Headset announces "Phone 1 connected"
Headset plays MP3 music
Headset announces talk time, disconnects, etc.
Bluetooth Headset settings were marked for both Phone Audio and Media Audio.
But Headset does not work during a phone call.

These instructions demonstrate an HTC One X phone, running Android 4.x.  Steps should be similar on other devices and other headsets.

Confirm this first:

A.  In the (Android) main Settings screen, confirm Bluetooth is On.

B.  In the main Settings page, click Bluetooth and locate the paired device.  On my phone, this appears as "PLT_VoyagerPro connected".  Click the Adjust-Settings icon on the far-right of the headset's name.

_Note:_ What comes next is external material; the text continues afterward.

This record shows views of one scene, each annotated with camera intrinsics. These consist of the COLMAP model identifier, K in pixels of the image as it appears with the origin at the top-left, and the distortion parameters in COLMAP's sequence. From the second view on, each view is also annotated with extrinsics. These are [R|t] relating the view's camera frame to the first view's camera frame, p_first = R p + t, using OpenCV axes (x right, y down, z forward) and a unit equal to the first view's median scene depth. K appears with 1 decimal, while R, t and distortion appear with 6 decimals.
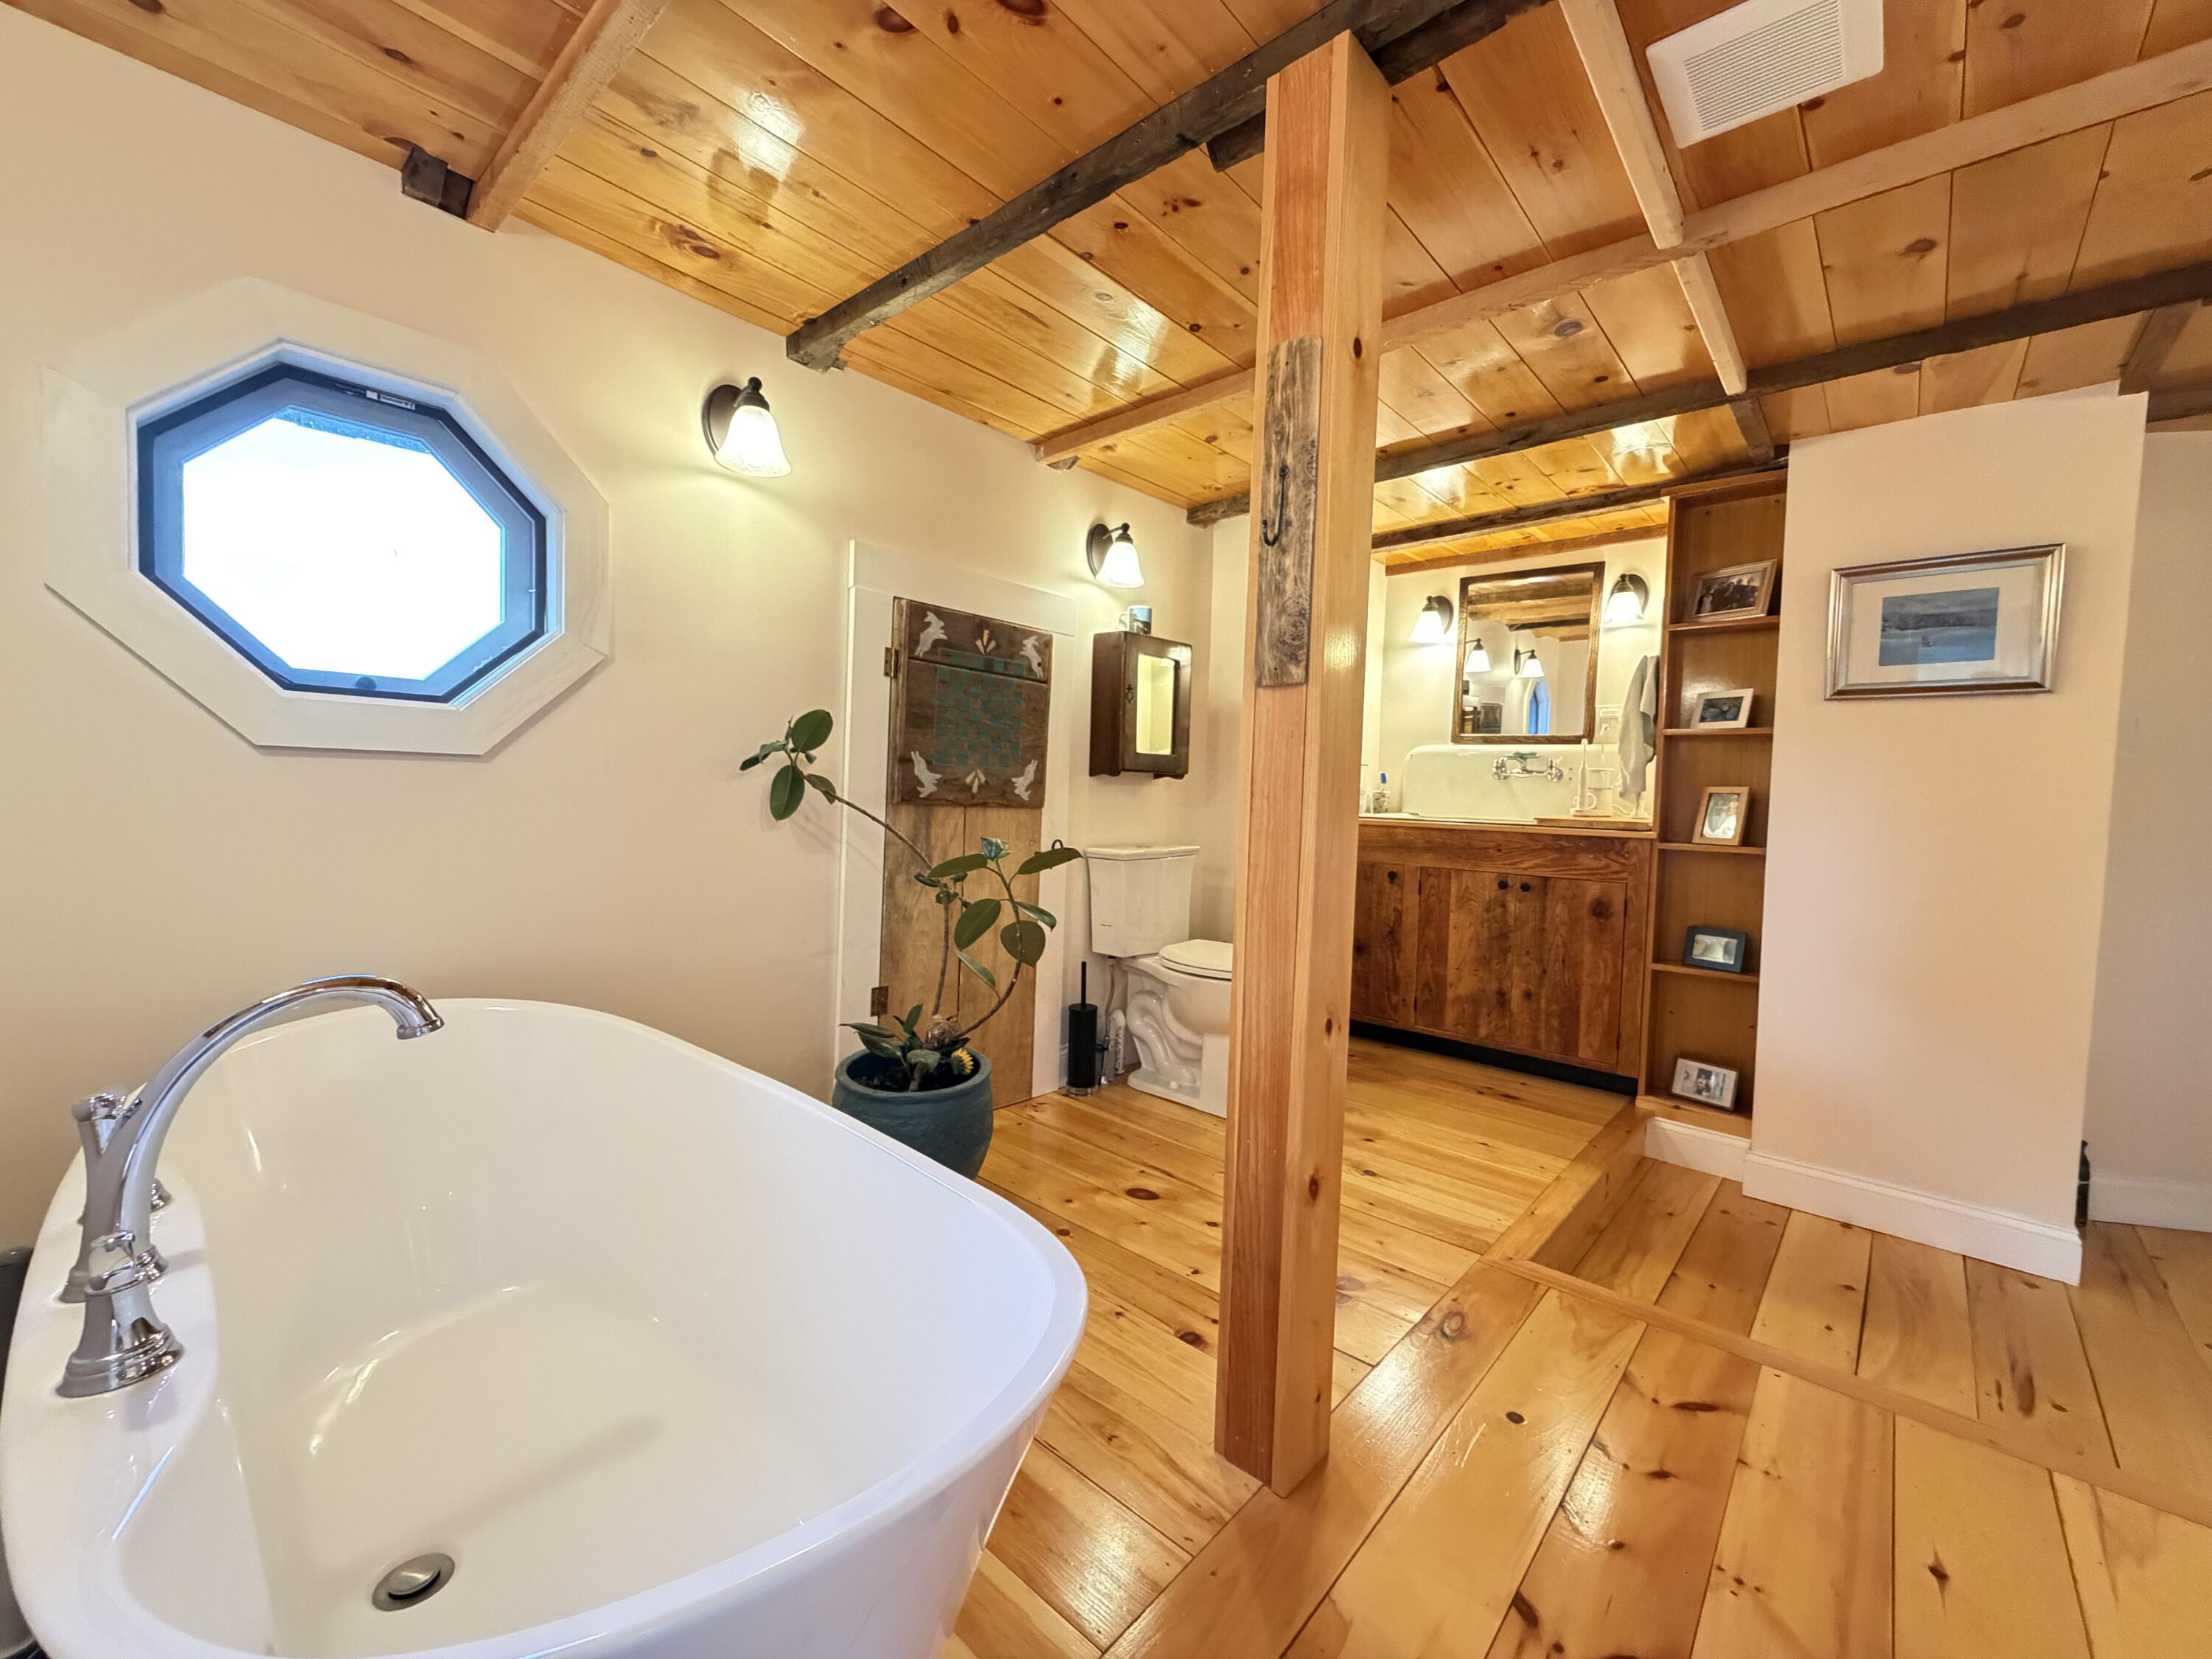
lens RADIAL K [[900.5, 0, 1102.9], [0, 900.5, 822.4], [0, 0, 1]] dist [0.011586, -0.000168]
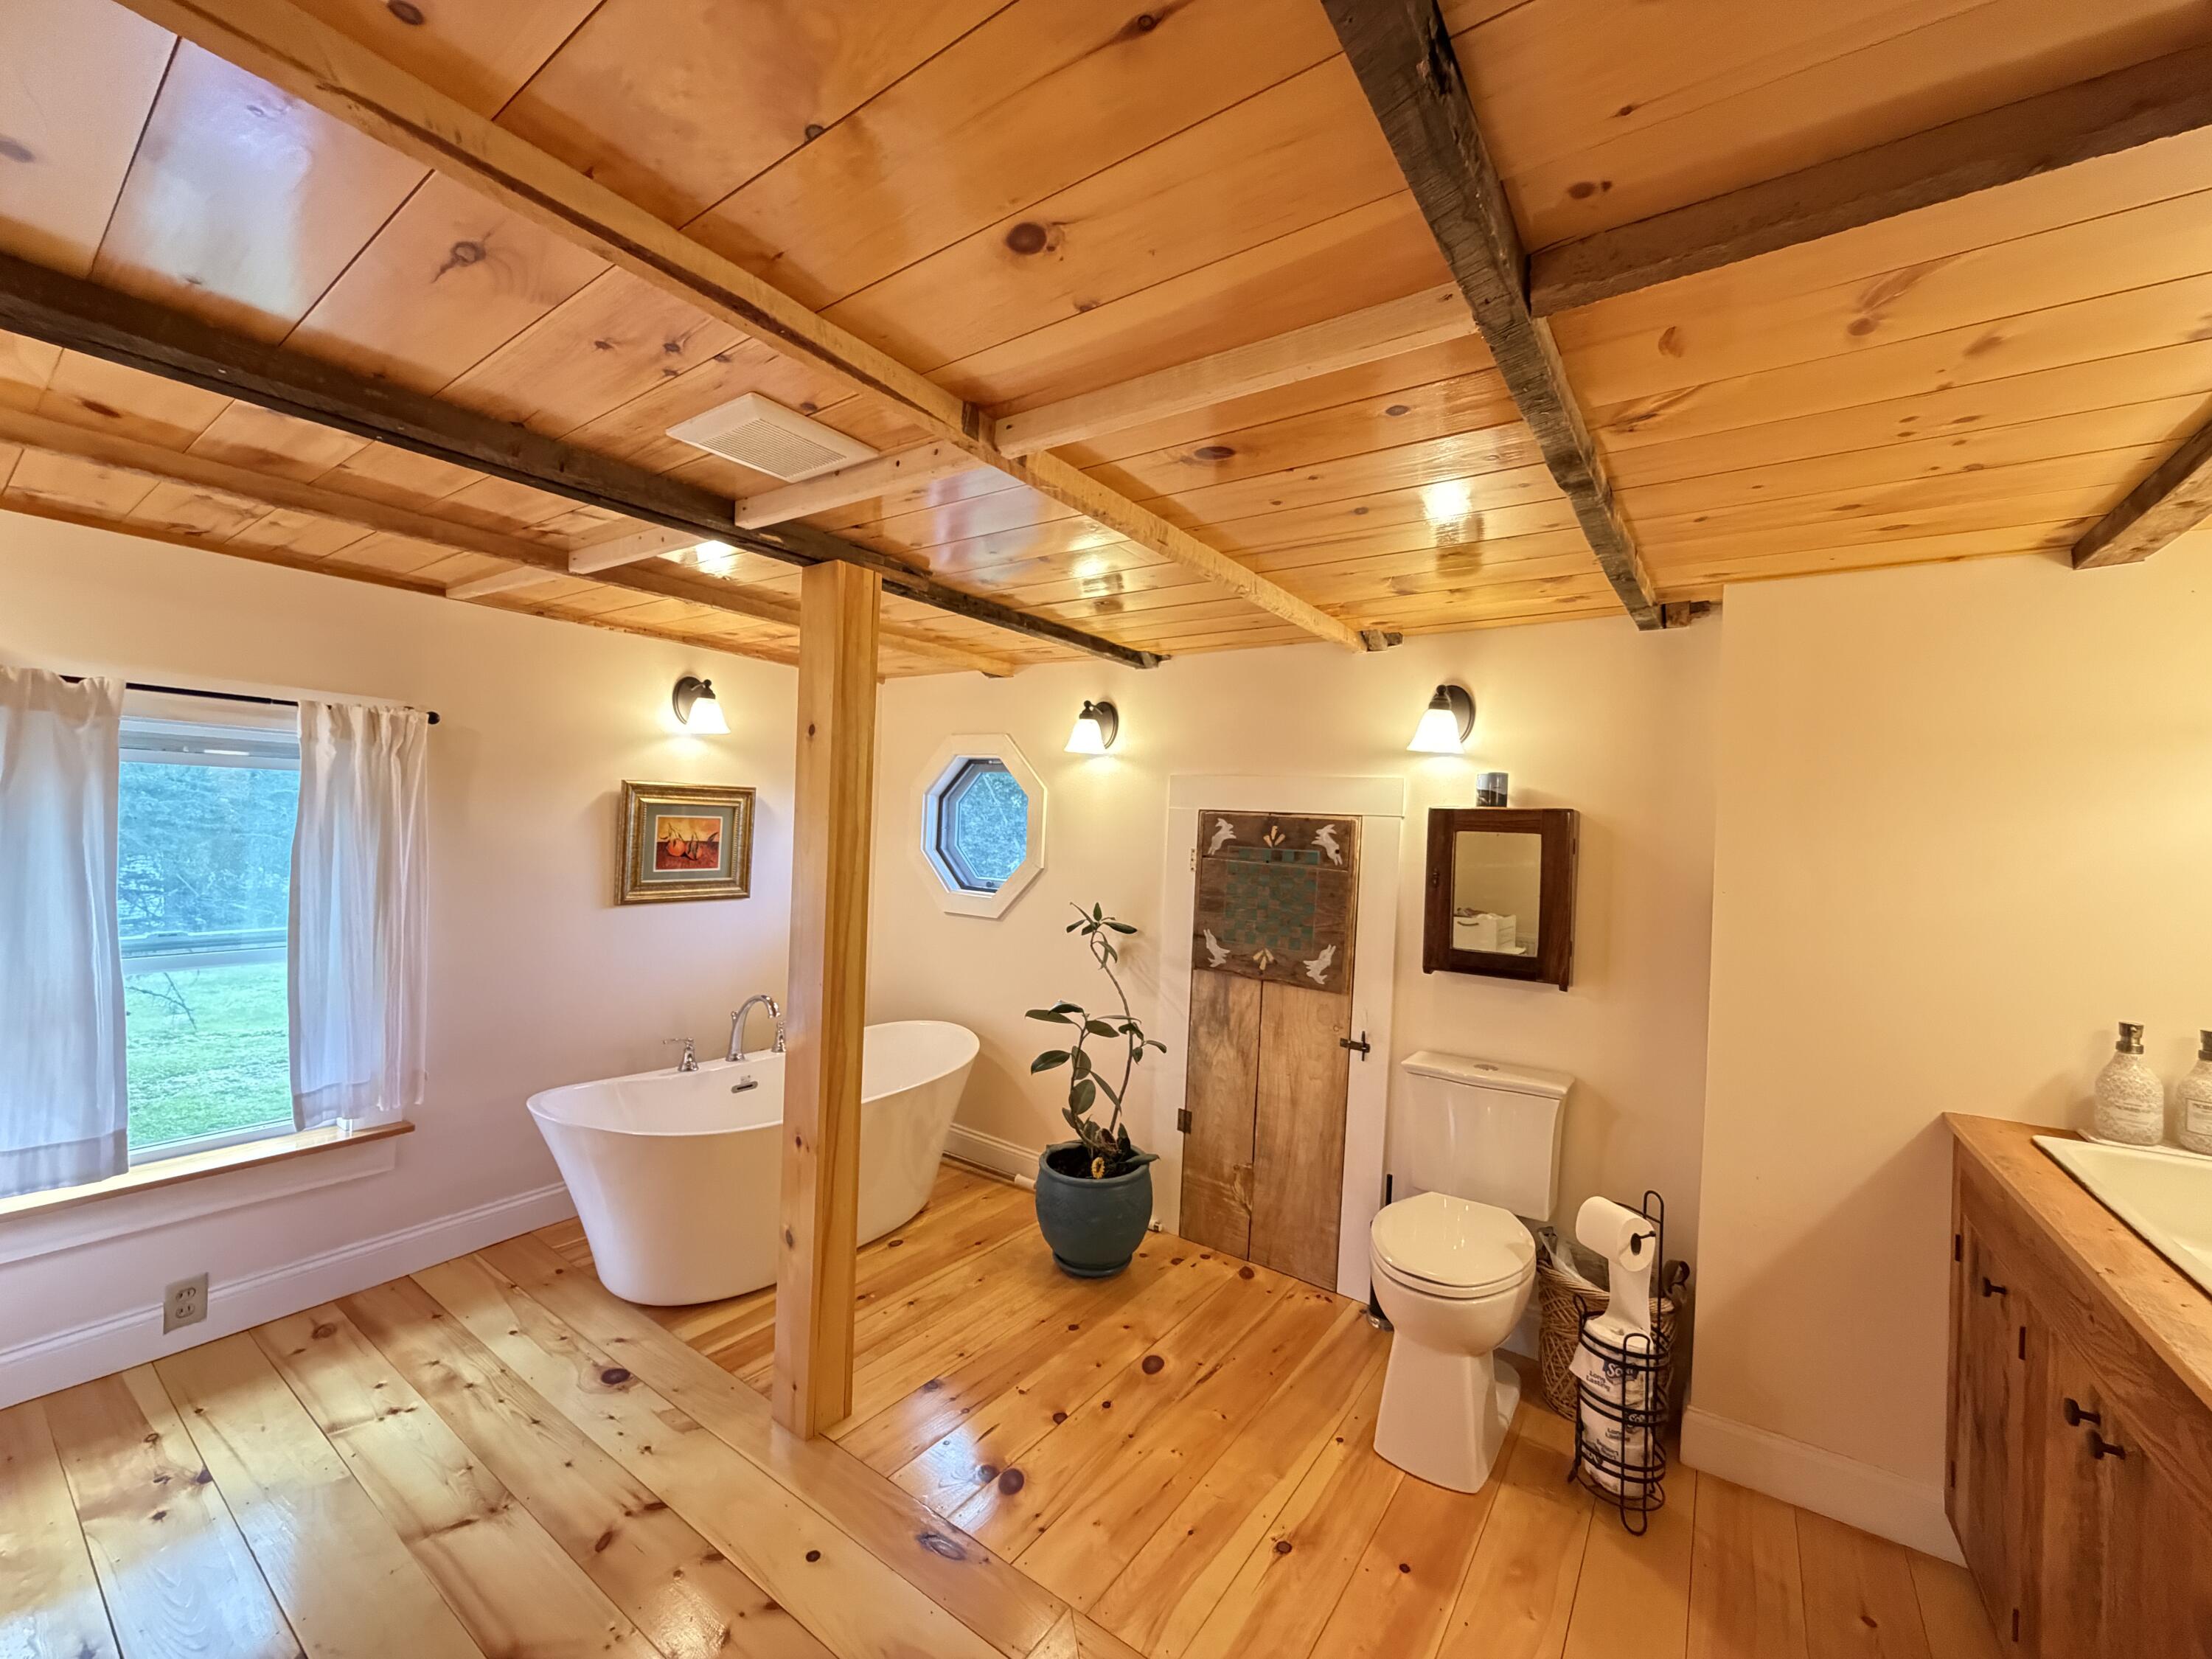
lens RADIAL K [[900.5, 0, 1101.5], [0, 900.5, 829.7], [0, 0, 1]] dist [0.011586, -0.000168]
pose [[0.125913, -0.023508, -0.991763, 0.958370], [-0.075767, 0.996571, -0.033242, -0.154597], [0.989144, 0.079328, 0.123700, 0.646555]]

C.  In the Profiles section, confirm Phone Audio and Media Audio are turned on.  If not, turn the phone audio on and exit these screens.

D.  Test using the headset by calling Voice Mail (press and hold the "1" key on the numeric dial-pad).  If you still cannot hear the call, continue with the steps below.

Better Re-Pairing (Paring) Instructions:

I spoke with Plantronics support and they suggested these steps.  The first, solved my problem.

1.  From the phone's Bluetooth settings menu, delete the headset (de-pair).

2.  Exit the settings page and return to the phone's home page.

3.  Important, and this is the keys step:  Power-off, then on the phone.  This re-sets the bluetooth stack.

4.  Re-pair normally  (Press and hold the headset's power button for approximately 10 seconds, until the LED flashes alternating red and blue.  Turn on the phone's Bluetooth.  In the Settings page, bluetooth, click on the the advertised headset.  If prompted for a code, use "0000".

5.  One re-paired, click the Adjust-Settings icon on the far-right.  Confirm Phone Audio and Media Audio are selected (see illustrations, above).  Return to the phone's main screen.

6.  To test, dial voice-mail (press and hold "1" on the numeric dial pad).  Confirm you can hear the call.

Other Diagnostic Steps:

a.  Consider pairing the headset to another device, such as a tablet or another phone. If this pairs successfully, it indicates the problem is with your phone.  If it fails to pair or fails to work on the other device, suspect a problem with the headset.